Catalytic Hydrogenation Dominated by Concerted Hydrogen Tunneling at Room Temperature

Tunneling control of chemical reactions is treasured as the third reactivity paradigm, next to kinetic and thermodynamic control. However, reports on the successful observation and mechanistic insight into quantum tunneling in conventional heterogeneous catalysis are limited. By using an atomically dispersed palladium catalyst, we now demonstrate room-temperature catalytic hydrogenation dominated by concerted triple hydrogen tunneling. While a large kinetic isotope effect value of ∼2440 is observed in the benzyl aldehyde hydrogenation when both H(2) and solvent (CH(3)OH) are deuterated, the use of protic solvent is important to achieve enhanced catalysis.
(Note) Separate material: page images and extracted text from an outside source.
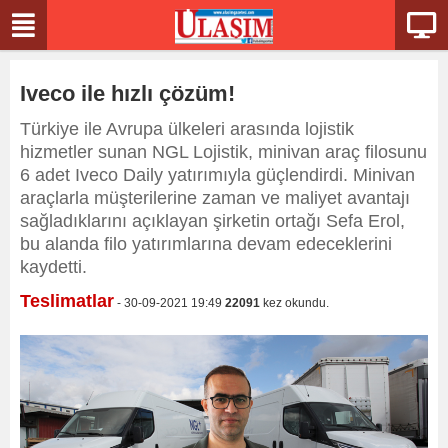
Iveco ile hızlı çözüm!
Türkiye ile Avrupa ülkeleri arasında lojistik
hizmetler sunan NGL Lojistik, minivan araç filosunu
6 adet Iveco Daily yatırımıyla güçlendirdi. Minivan
araçlarla müşterilerine zaman ve maliyet avantajı
sağladıklarını açıklayan şirketin ortağı Sefa Erol,
bu alanda filo yatırımlarına devam edeceklerini
kaydetti.
Teslimatlar
- 30-09-2021 19:49
22091
kez okundu.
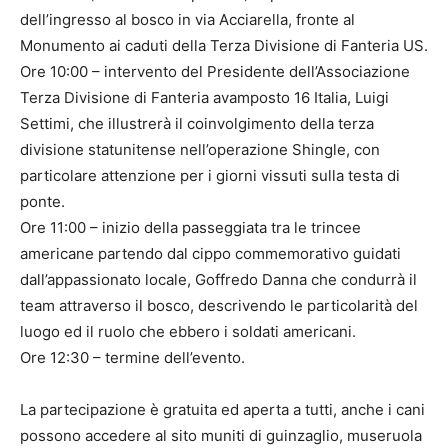
dell’ingresso al bosco in via Acciarella, fronte al
Monumento ai caduti della Terza Divisione di Fanteria US.
Ore 10:00 – intervento del Presidente dell’Associazione
Terza Divisione di Fanteria avamposto 16 Italia, Luigi
Settimi, che illustrerà il coinvolgimento della terza
divisione statunitense nell’operazione Shingle, con
particolare attenzione per i giorni vissuti sulla testa di
ponte.
Ore 11:00 – inizio della passeggiata tra le trincee
americane partendo dal cippo commemorativo guidati
dall’appassionato locale, Goffredo Danna che condurrà il
team attraverso il bosco, descrivendo le particolarità del
luogo ed il ruolo che ebbero i soldati americani.
Ore 12:30 – termine dell’evento.
La partecipazione è gratuita ed aperta a tutti, anche i cani
possono accedere al sito muniti di guinzaglio, museruola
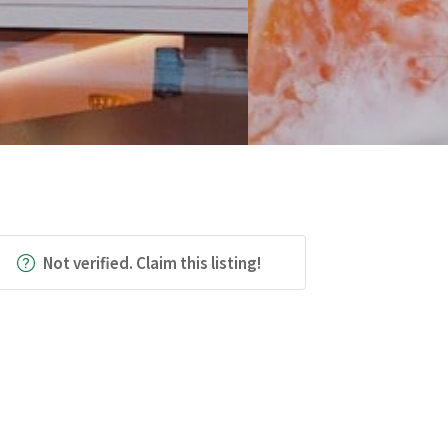
Not verified. Claim this listing!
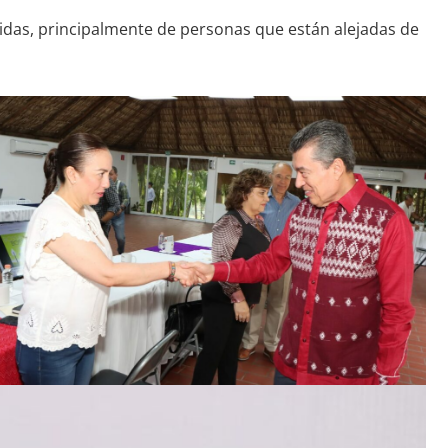
 vidas, principalmente de personas que están alejadas de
Systematic investigations reveal that, with a protic solvent molecule situated between the catalytic site and aldehyde, the formation of a local hydrogen bond network helps to induce the concerted triple hydrogen tunneling, namely, that two protons transfer from the ligand on the catalytic site to the mediated solvent and the oxygen of CO on aldehyde, respectively, and the other transfers from Pd on the catalytic site to the carbon of CO on aldehyde. With the width and height of the potential energy barrier alterable by protic solvents, the hydrogen tunneling probability can be regulated by solvents. Furthermore, far-infrared irradiation is found to enhance the hydrogenation rate.